A Lei 14.328/22, sancionada em abril, criou oficialmente o Julho Verde – Mês Nacional de Combate ao Câncer de Cabeça e Pescoço. Segundo dados do Instituto Nacional de Câncer (INCA), esta é a quinta neoplasia mais comum no Brasil, tanto em homens quanto em mulheres. Abrange língua, boca (mais incidente nos homens), laringe, faringe, seios paranasais e cavidade nasal, glândulas salivares, ossos da face, pele e a tireoide (mais comum nas mulheres).

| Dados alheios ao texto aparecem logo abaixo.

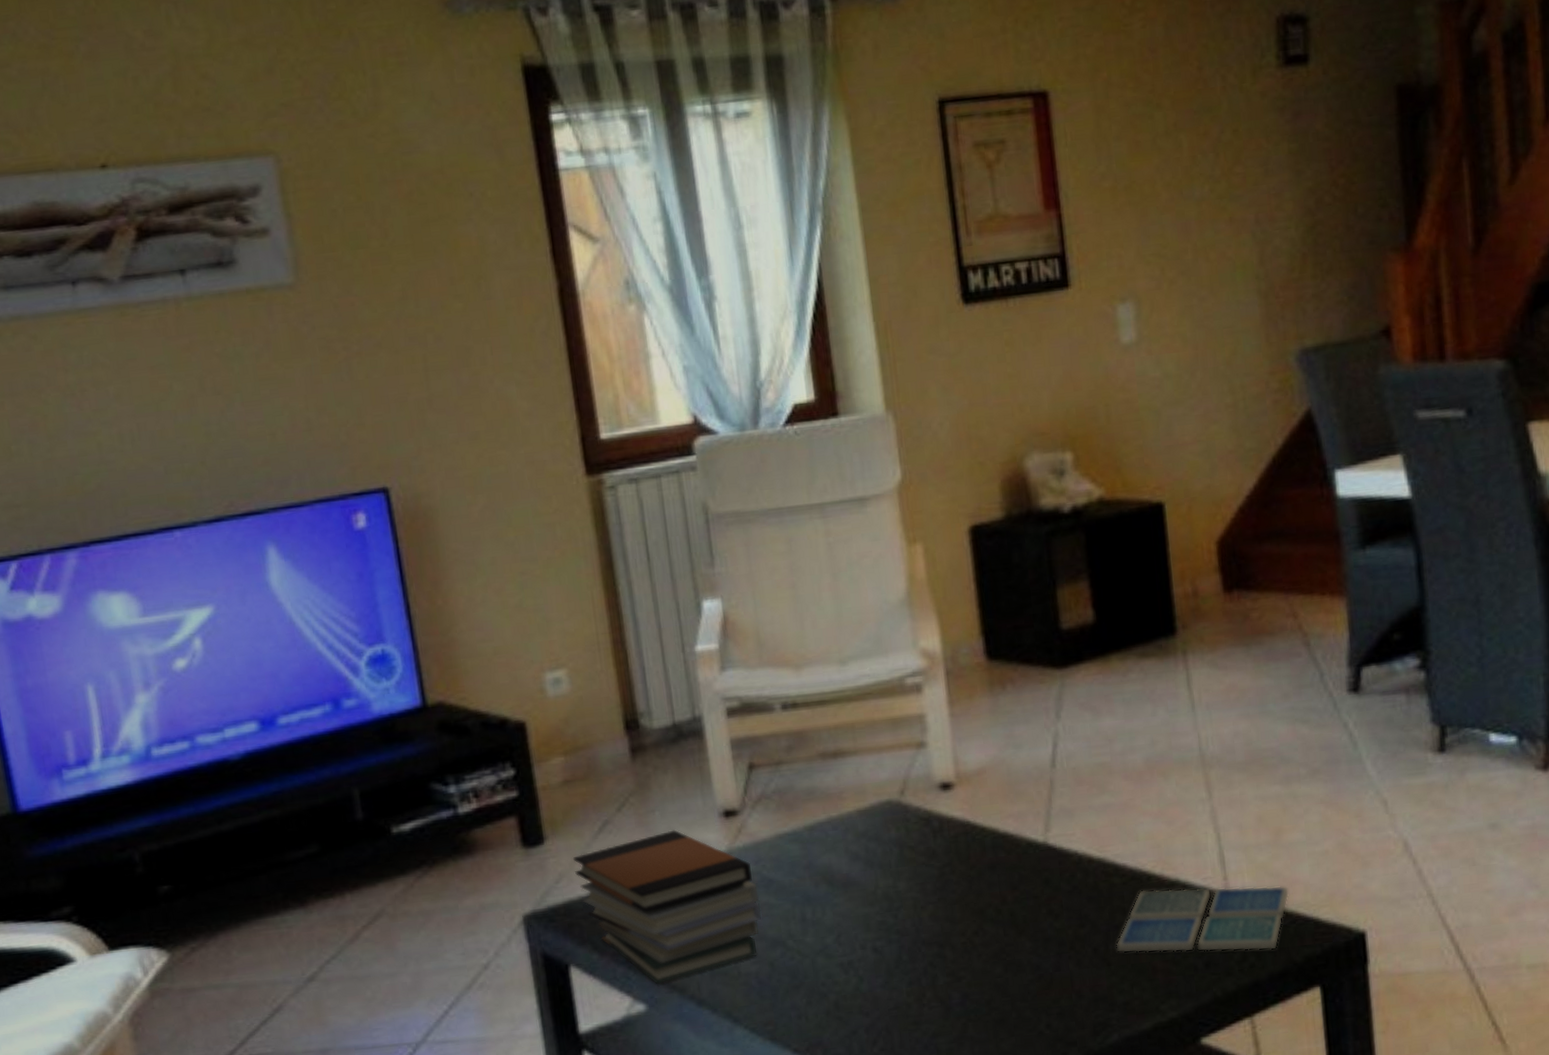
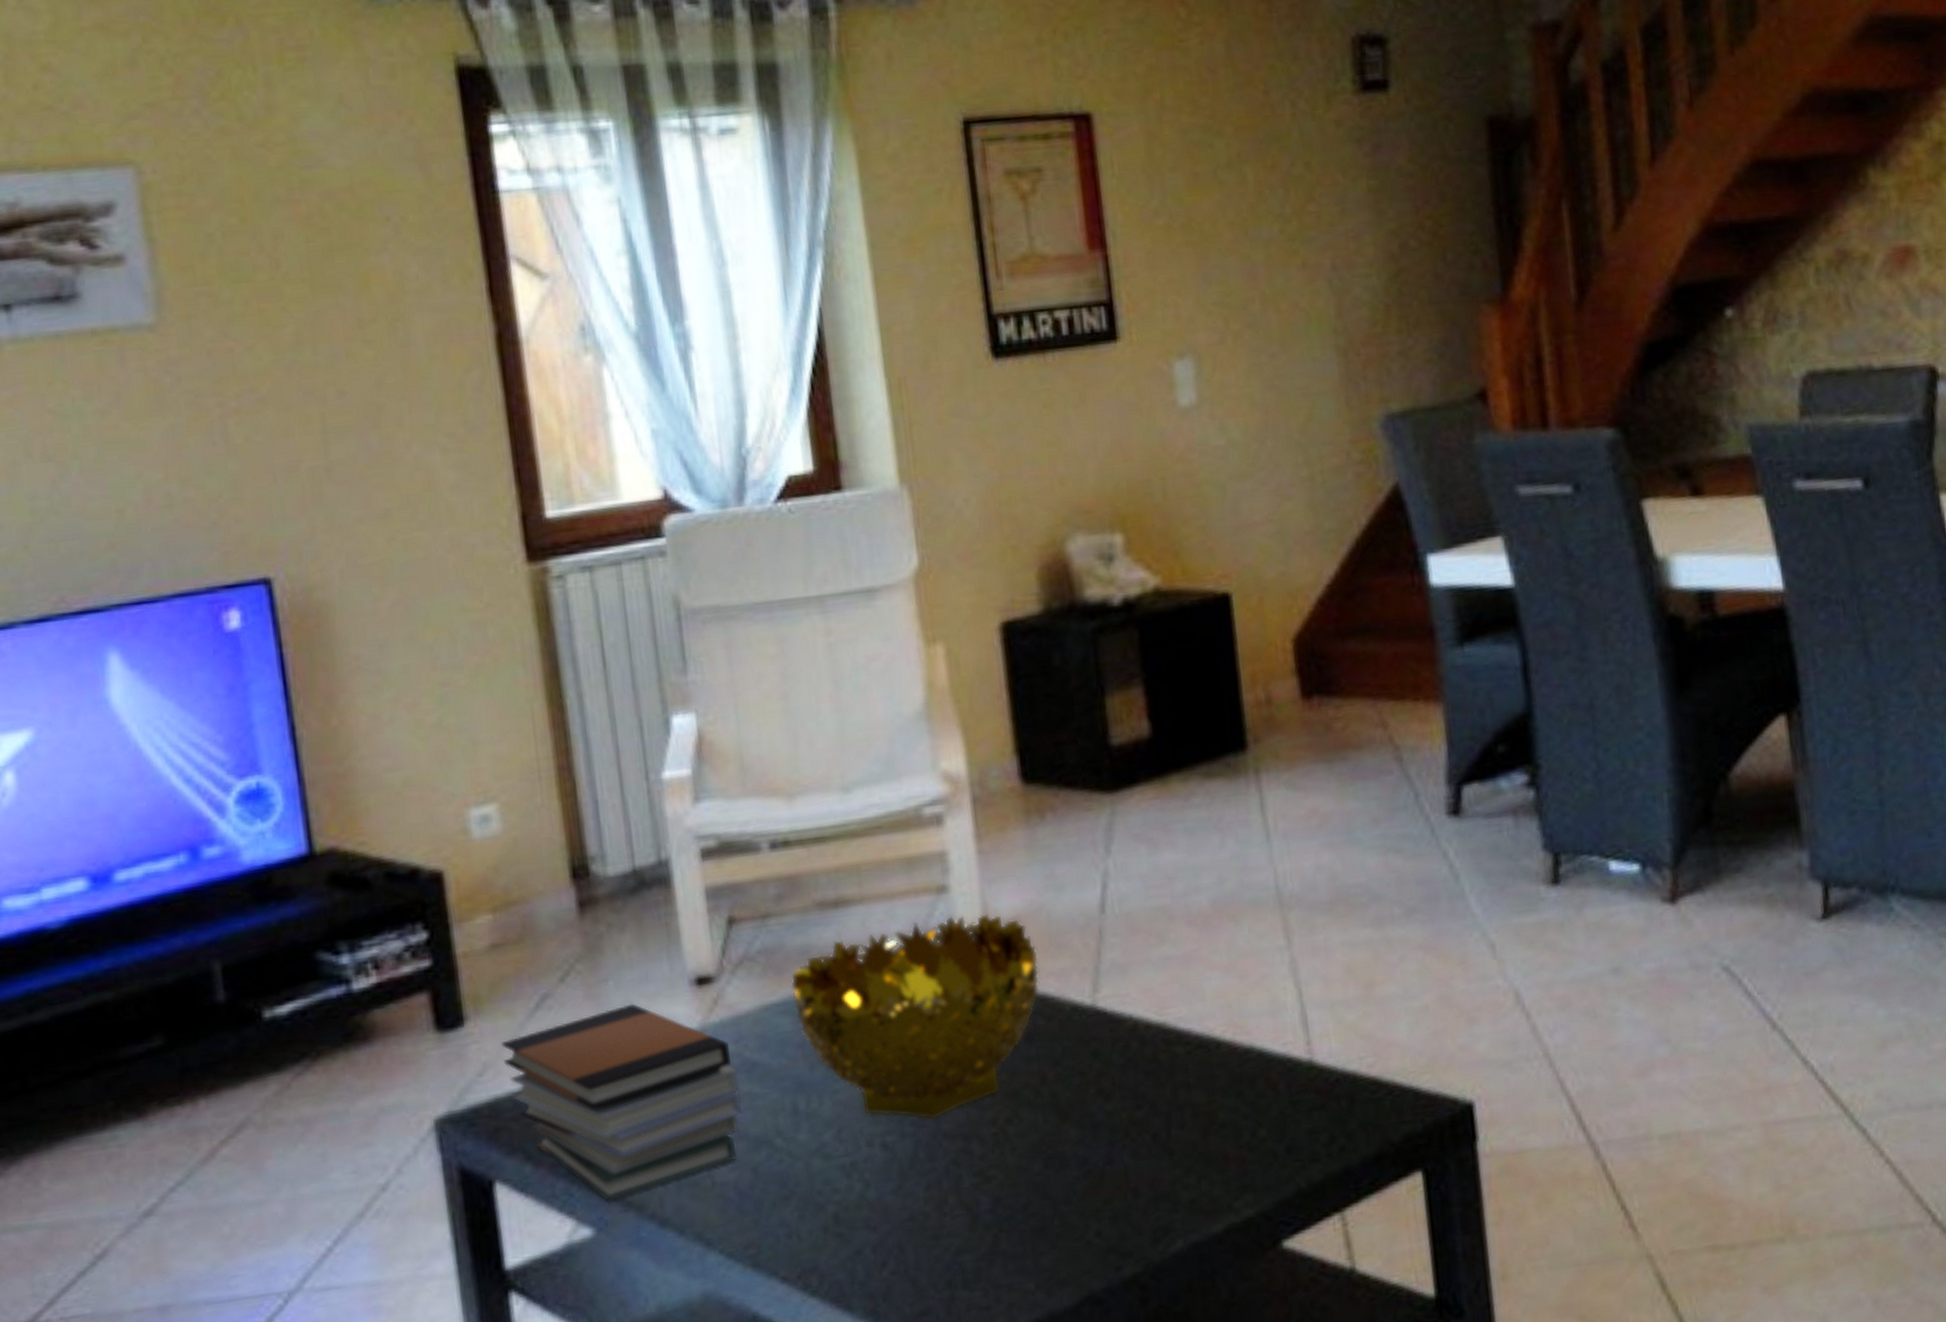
decorative bowl: none [799,766,1001,930] -> present [790,914,1040,1120]
drink coaster: present [1116,885,1290,954] -> none [1179,1049,1384,1140]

Entre os principais fatores de risco para estes tumores estão o tabagismo e o consumo de álcool. A doença também é causada pela infecção por HPV e pelo vírus Epstein-Barr, lesões pré-malignas e depressão imunológica.

Ainda de acordo com o INCA, mais de 75% dos casos são diagnosticados em estágio avançado, o que piora o prognóstico e compromete a qualidade de vida do paciente.

A oncologista clínica Giselle Rocha, do Hospital Israelita Albert Einstein e colaboradora do Instituto Vencer o Câncer, separou pesquisas importantes na área de cabeça e pescoço, apresentadas no Encontro Anual da Sociedade Americana de Oncologia Clínica (ASCO 2022), realizado em junho, que podem representar avanços no tratamento destes pacientes.

O primeiro estudo avaliou se pacientes com carcinoma de nasofaringe de risco intermediário tratados com radioterapia de intensidade modulada poderiam ser poupados de quimioterapia concomitante. Os resultados mostraram que a radioterapia pode ser utilizada de forma isolada nesses pacientes, fornecendo controle e sobrevida comparáveis quando utilizada de forma simultânea com a quimioterapia.

Giselle Rocha ressalta que a cisplatina é um agente quimioterápico bastante indicado para tratamento concomitante à radioterapia nas neoplasias de cabeça e pescoço. Um ensaio randomizado, multicêntrico, de não inferioridade, comparou a indicação da cisplatina 100mg/m² a cada 3 semanas por 3 ciclos versus cisplatina 40mg/m² semanal por 7 semanas simultâneas a radioterapia definitiva.

Este estudo confirma que a quimioterapia concomitante com cisplatina semanal não é inferior a ciclos a cada 3 semanas, sendo mais bem tolerada e com menos interrupções, hospitalizações e toxicidade, e pode ser considerada como um dos padrões de tratamento nessa população de pacientes.

 

Opção à cisplatina

Muitos pacientes, no entanto, têm contraindicação ao uso da cisplatina, fazendo-se necessária a troca por outras quimioterapias, ou com a opção por utilizar a radioterapia isolada.

Neste sentido, outro estudo, também apresentado no Congresso, randomizou pacientes adultos com carcinoma espinocelular de cabeça e pescoço localmente avançado elegíveis para quimiorradiação ou adjuvante, e inelegíveis para uso de cisplatina. Avaliou o benefício do medicamento docetaxel em associação a radioterapia.

Como resultados, tivemos uma sobrevida livre de doença em dois anos de 30,3% no braço da radioterapia isolada versus 42% no grupo de pacientes que receberam radio e docetaxel.

Os resultados mostram que a adição do antineoplásico à radioterapia melhorou a sobrevida livre de doença e sobrevida global em carcinoma espinocelular de cabeça e pescoço localmente avançado, sendo mais uma opção de tratamento para os pacientes que não são candidatos ao uso da cisplatina.